Premier secrétaire général des Nations unies originaire d’Afrique sub-saharienne, le Ghanéen Kofi Annan, décédé le 18 août à 80 ans, aura connu sur le continent l’un des pires moments de sa carrière avec le génocide des Tutsis au Rwanda et plusieurs de ses plus belles réussites de diplomate.
Comme toute une génération de responsables, diplomates et ministres des Affaires étrangères, Kofi Annan restera marqué à jamais par l’incapacité de la communauté internationale à prévenir et empêcher le génocide au Rwanda en 1994, qui fit 800 000 morts selon l’ONU, essentiellement parmi la population tutsi.
Kofi Annan a 56 ans et occupe depuis un an le poste de secrétaire général adjoint en charge des opérations de maintien de la paix lorsque les machettes des génocidaires s’abattent sur les Tutsi et Hutu modérés au Rwanda.
Une mission de maintien de la paix de l’ONU (Minuar) est déployée au Rwanda au moment du génocide, sous le commandement militaire du général canadien Roméo Dallaire, mais elle n’a pas arrêté les massacres, faute de renforts dont l’envoi nécessitait un vote du Conseil de sécurité.
Pendant que les tueries faisaient rage, les effectifs de la Minuar ont même été réduits.
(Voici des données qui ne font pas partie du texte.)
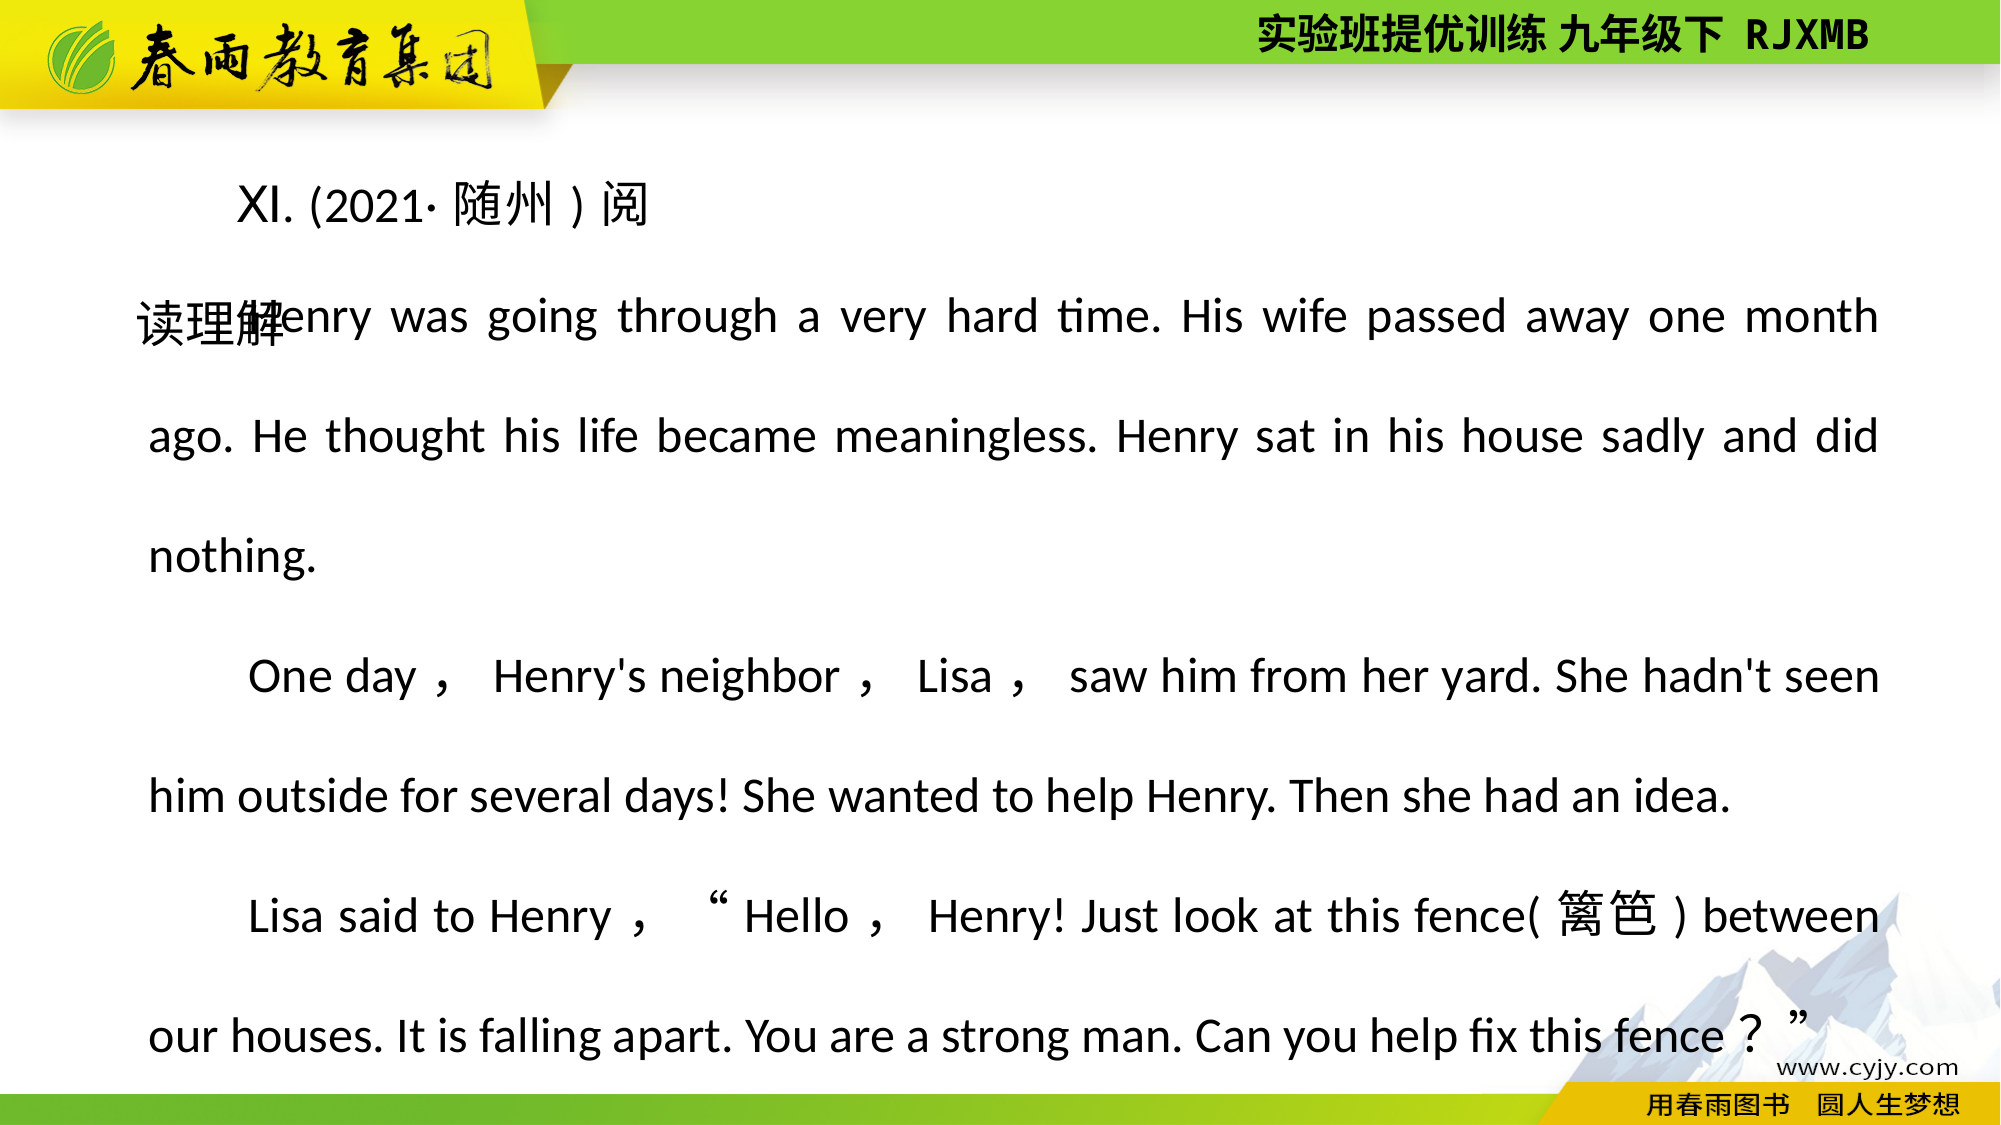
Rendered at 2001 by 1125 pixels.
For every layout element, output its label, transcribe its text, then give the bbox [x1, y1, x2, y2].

text_box Henry was going through a very hard time. His wife passed away one month ago. He thought his life became meaningless. Henry sat in his house sadly and did nothing. One day，Henry's neighbor，Lisa，saw him from her yard. She hadn't seen him outside for several days! She wanted to help Henry. Then she had an idea. Lisa said to Henry，“Hello，Henry! Just look at this fence(篱笆) between our houses. It is falling apart. You are a strong man. Can you help fix this fence？” [134, 215, 1896, 1070]
text_box Ⅺ. (2021·随州)阅读理解 [120, 105, 666, 241]
picture [0, 0, 2001, 1125]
À plusieurs reprises après le génocide, Kofi Annan reconnaîtra que son action a été insuffisante pour prévenir les massacres.
« Regrets amers »
« La communauté internationale n’a pas été à la hauteur au Rwanda et cela devra toujours être pour nous une source de regrets amers et de chagrin », a-il notamment déclaré, à l’occasion du 10e anniversaire du génocide.
Fin 2006, un mois avant de quitter son poste de secrétaire général de l’ONU après 10 ans de mandat, Kofi Annan promet de ne pas oublier l’Afrique. « Je ne suis pas fatigué et je voudrais travailler sur l’Afrique, offrir mes conseils », glisse-t-il à la presse.
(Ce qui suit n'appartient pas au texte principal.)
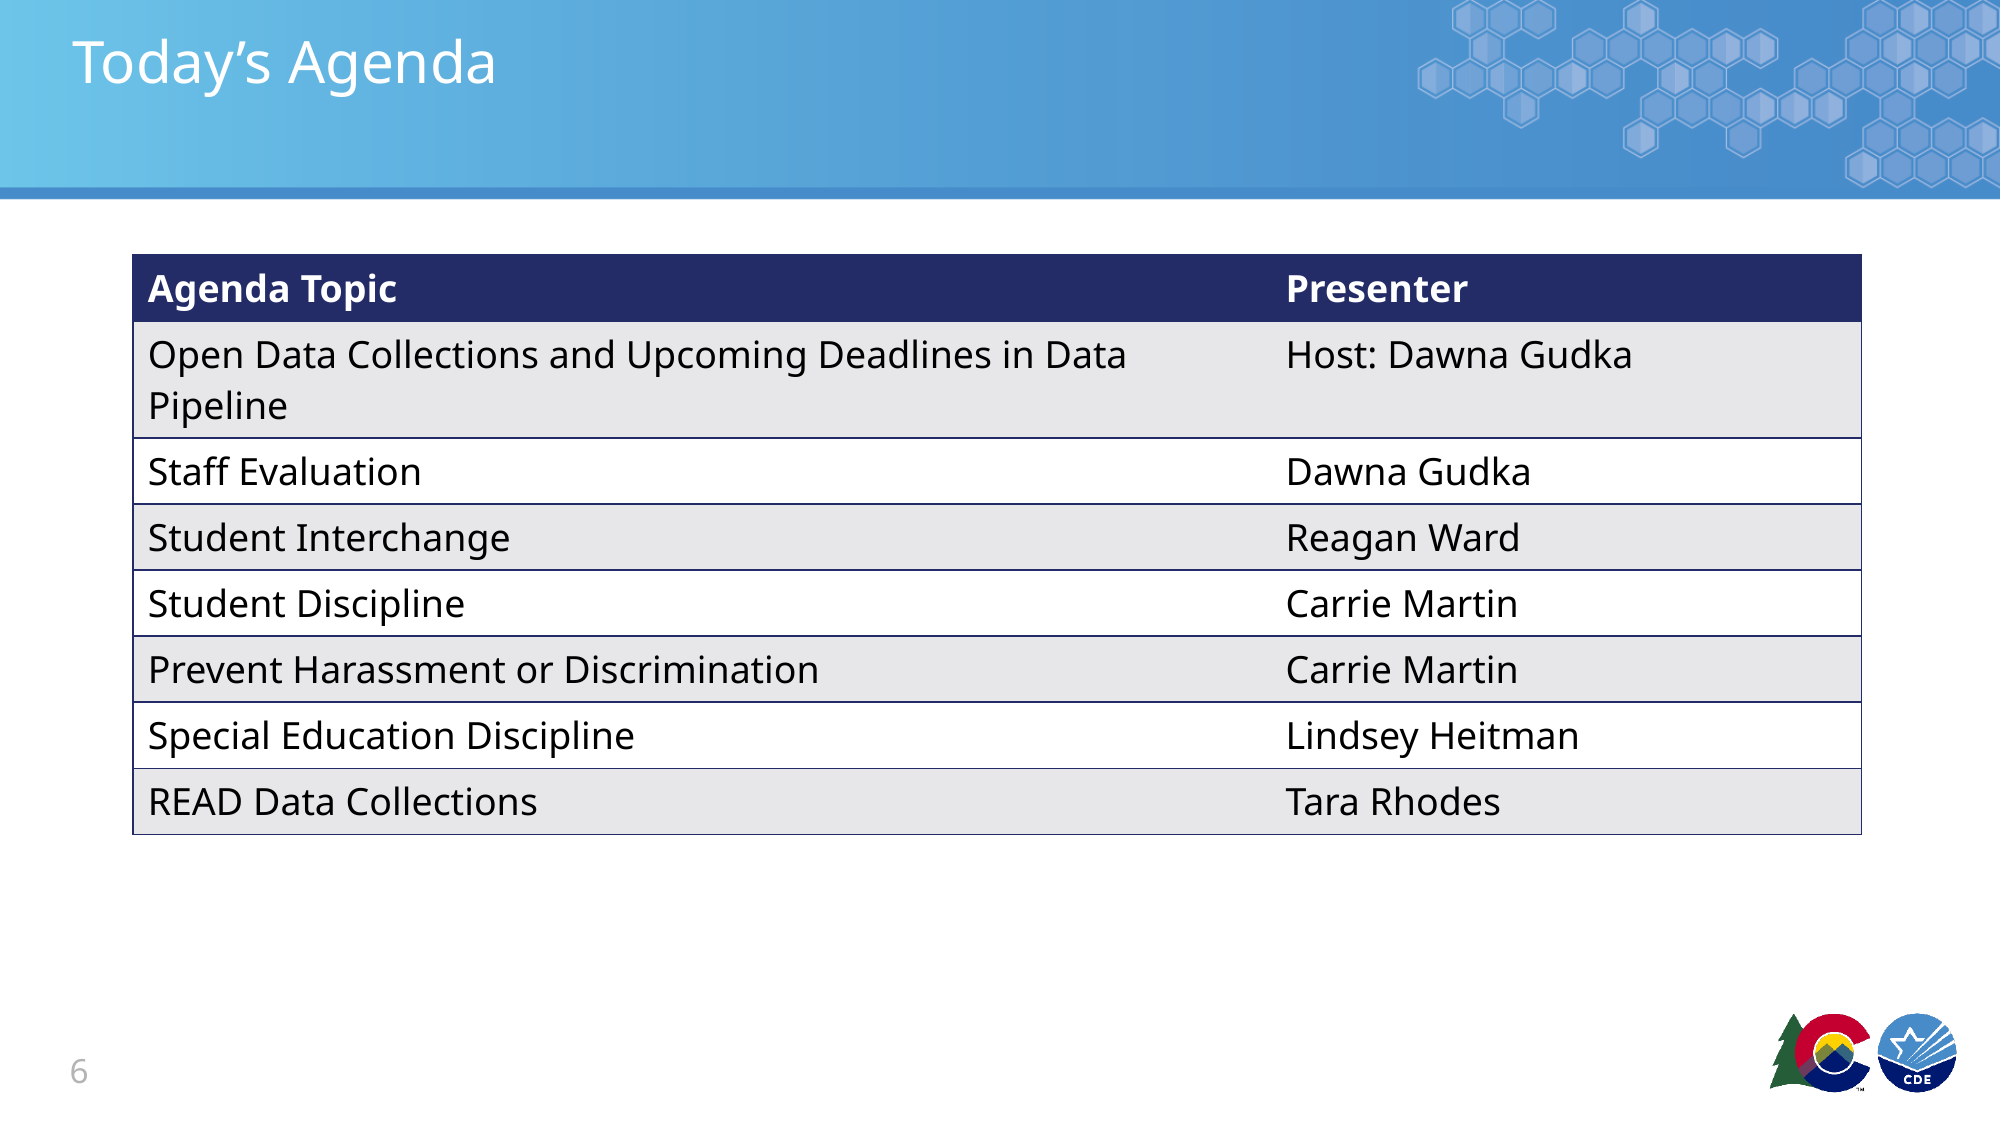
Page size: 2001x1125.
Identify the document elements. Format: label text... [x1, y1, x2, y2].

Un peu plus d’an après, son désir est exaucé, l’Union africaine faisant appel à ses talents de diplomate pour faire office de médiateur dans la crise politique kényane et y éteindre l’incendie des violences électorales.
Kofi Annan arrive à Nairobi en terrain miné fin janvier 2008: le pays est déchiré par des violences politico-ethniques qui feront au total plus de 1100 morts et 600 000 déplacés, à la suite de la contestation par le candidat de l’opposition Raila Odinga de la réélection du président Mwai Kibaki.
Kofi Annan s’installe dans un grand hôtel de Nairobi où il mène à huis clos les premières séances de médiation entre les deux camps. Les déclarations empreintes de défiance des représentants du pouvoir et de l’opposition, lors de conférences de presse improvisées devant l’hôtel, ne laissent rien augurer de bon.
Pourtant, fin février, avec l’appui massif de la communauté internationale – États-Unis en tête – le secrétaire général de l’ONU arrache aux protagonistes un accord de partage du pouvoir qui ramène progressivement le calme dans le pays.
« Doctrine Annan »
Kofi Annan quitte le Kenya auréolé d’une image de faiseur de miracle: des employés de la réserve animalière du Masaï Mara baptisent un rhinocéros nouveau né « Kofi Annan » et le portrait de l’ancien secrétaire général de l’ONU fleurit sur les mini-bus de transports collectifs de Nairobi.
Samedi, l’annonce de son décès a suscité de nombreuses réactions au Kenya.
« On se souviendra de Kofi Annan pour sa médiation en faveur du retour de la paix au Kenya, quand notre pays était confronté à des turbulences politiques en 2007 », écrit ainsi Mwai Kibaki dans un communiqué où il salue également « son inimitable élégance » et son « éloquence ».
Raila Odinga a tenu à saluer la « doctrine Annan » selon laquelle, d’après le responsable kényan, « la communauté internationale a le droit d’intervenir quand les gouvernements échouent à protéger la vie de leurs citoyens ».
Outre la crise kényane, Kofi Annan avait supervisé en 2006, alors qu’il était encore secrétaire général de l’ONU, un accord entre le Nigeria et le Cameroun au sujet la péninsule pétrolière de Bakassi, au centre d’un long différend entre les deux pays.
En 2000, il avait annoncé depuis Addis Abeba avec un plaisir non dissimulé la fin de la très meurtrière guerre entre l’Éthiopie et l’Érythrée, obtenue grâce à la médiation de l’Algérie.
De fait, les armées des deux pays ont continué de se regarder en chiens de faïence de part et d’autre de leur frontière commune pendant encore près de deux décennies, avec parfois de violents accrochages à la clé.
Kofi Annan aura vécu assez longtemps pour voir le Premier ministre éthiopien et le président érythréen publiquement enterrer la hache de guerre, le 9 juillet dernier.